Task description
Please restate the data that follows, leaving every word in place.

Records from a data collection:
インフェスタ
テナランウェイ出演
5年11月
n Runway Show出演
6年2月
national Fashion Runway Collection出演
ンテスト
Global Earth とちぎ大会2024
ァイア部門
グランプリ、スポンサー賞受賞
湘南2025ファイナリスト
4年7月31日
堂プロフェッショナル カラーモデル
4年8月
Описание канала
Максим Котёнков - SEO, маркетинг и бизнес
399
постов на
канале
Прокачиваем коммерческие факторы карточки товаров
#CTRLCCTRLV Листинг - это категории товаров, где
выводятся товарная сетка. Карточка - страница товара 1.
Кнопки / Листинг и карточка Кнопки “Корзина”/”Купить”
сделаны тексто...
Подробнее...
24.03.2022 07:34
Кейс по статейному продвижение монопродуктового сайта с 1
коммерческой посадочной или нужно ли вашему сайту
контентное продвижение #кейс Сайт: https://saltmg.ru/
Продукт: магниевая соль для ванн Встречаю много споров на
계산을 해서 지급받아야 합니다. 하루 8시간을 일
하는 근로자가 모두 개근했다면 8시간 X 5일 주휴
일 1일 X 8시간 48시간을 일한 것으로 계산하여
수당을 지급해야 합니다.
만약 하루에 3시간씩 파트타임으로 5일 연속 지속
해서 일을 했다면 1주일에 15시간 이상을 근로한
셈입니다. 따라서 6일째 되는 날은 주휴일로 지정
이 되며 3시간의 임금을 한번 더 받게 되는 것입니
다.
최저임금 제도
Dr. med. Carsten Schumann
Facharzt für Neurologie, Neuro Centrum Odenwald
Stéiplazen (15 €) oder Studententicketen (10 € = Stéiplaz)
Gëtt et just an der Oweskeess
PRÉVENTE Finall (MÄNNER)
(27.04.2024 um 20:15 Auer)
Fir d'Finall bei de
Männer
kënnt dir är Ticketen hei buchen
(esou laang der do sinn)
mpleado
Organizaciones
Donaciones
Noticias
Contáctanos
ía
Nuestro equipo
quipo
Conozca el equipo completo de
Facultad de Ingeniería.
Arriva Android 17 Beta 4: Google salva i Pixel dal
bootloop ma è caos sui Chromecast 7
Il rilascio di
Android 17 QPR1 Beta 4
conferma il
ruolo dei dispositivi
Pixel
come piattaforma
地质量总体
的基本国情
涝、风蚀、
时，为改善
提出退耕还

Output of the exercise
インフェスタ
テナランウェイ出演
5年11月
n Runway Show出演
6年2月
national Fashion Runway Collection出演
ンテスト
Global Earth とちぎ大会2024
ァイア部門
グランプリ、スポンサー賞受賞
湘南2025ファイナリスト
4年7月31日
堂プロフェッショナル カラーモデル
4年8月
Описание канала
Максим Котёнков - SEO, маркетинг и бизнес
399
постов на
канале
Прокачиваем коммерческие факторы карточки товаров
#CTRLCCTRLV Листинг - это категории товаров, где
выводятся товарная сетка. Карточка - страница товара 1.
Кнопки / Листинг и карточка Кнопки “Корзина”/”Купить”
сделаны тексто...
Подробнее...
24.03.2022 07:34
Кейс по статейному продвижение монопродуктового сайта с 1
коммерческой посадочной или нужно ли вашему сайту
контентное продвижение #кейс Сайт: https://saltmg.ru/
Продукт: магниевая соль для ванн Встречаю много споров на
계산을 해서 지급받아야 합니다. 하루 8시간을 일
하는 근로자가 모두 개근했다면 8시간 X 5일 주휴
일 1일 X 8시간 48시간을 일한 것으로 계산하여
수당을 지급해야 합니다.
만약 하루에 3시간씩 파트타임으로 5일 연속 지속
해서 일을 했다면 1주일에 15시간 이상을 근로한
셈입니다. 따라서 6일째 되는 날은 주휴일로 지정
이 되며 3시간의 임금을 한번 더 받게 되는 것입니
다.
최저임금 제도
Dr. med. Carsten Schumann
Facharzt für Neurologie, Neuro Centrum Odenwald
Stéiplazen (15 €) oder Studententicketen (10 € = Stéiplaz)
Gëtt et just an der Oweskeess
PRÉVENTE Finall (MÄNNER)
(27.04.2024 um 20:15 Auer)
Fir d'Finall bei de
Männer
kënnt dir är Ticketen hei buchen
(esou laang der do sinn)
mpleado
Organizaciones
Donaciones
Noticias
Contáctanos
ía
Nuestro equipo
quipo
Conozca el equipo completo de
Facultad de Ingeniería.
Arriva Android 17 Beta 4: Google salva i Pixel dal
bootloop ma è caos sui Chromecast 7
Il rilascio di
Android 17 QPR1 Beta 4
conferma il
ruolo dei dispositivi
Pixel
come piattaforma
地质量总体
的基本国情
涝、风蚀、
时，为改善
提出退耕还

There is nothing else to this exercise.